Viel wichtiger als irgendwelche Schonzeiten und Fangverbote sind gezielte Renaturierungsmaßnahmen an den entsprechenden Gewässersystemen. Insbesondere die Wiederherstellung der Durchgängigkeit und das Anlegen von Laichplätzen in den Fließgewässern, wie es unter anderem in der WRRL bereits vorgeschrieben ist und bis 2015 umgesetzt werden soll. 

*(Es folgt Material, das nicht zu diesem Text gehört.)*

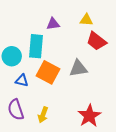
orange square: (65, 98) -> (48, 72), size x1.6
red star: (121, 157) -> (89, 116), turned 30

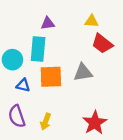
purple triangle: (53, 24) -> (48, 23), moved
orange square: (48, 72) -> (51, 77), turned -30

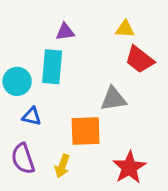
orange square: (51, 77) -> (86, 131), moved

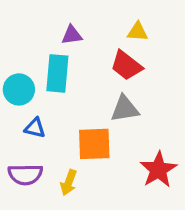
red trapezoid: (140, 60) -> (126, 65), moved
purple semicircle: (23, 159) -> (25, 174), turned -72
red star: (129, 167) -> (158, 170), moved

Wem nützen die Schonzeiten etwas, wenn die Fische keine oder nur sehr eingeschränkte Gelegenheiten haben ihre Laichplätze aufzusuchen. 
Die Fischtreppe an der Elbe in Geesthacht ist z.B. ein erster wichtiger Schritt in die richtige Richtung. Aber eben nur ein Erster. Dahinter liegen noch jede Menge Querverbaungen und Kleinwasserkraftwerke die den Fischen das Leben so richtig schwer machen. Im übrigen entstammen die allermeisten Lachse in unserem Binnenland der Nordsee. An unserer Ostseeküste gibt es doch nur eine Handvoll Bäche mit nennenswerten Aufstieg an Lachsen. 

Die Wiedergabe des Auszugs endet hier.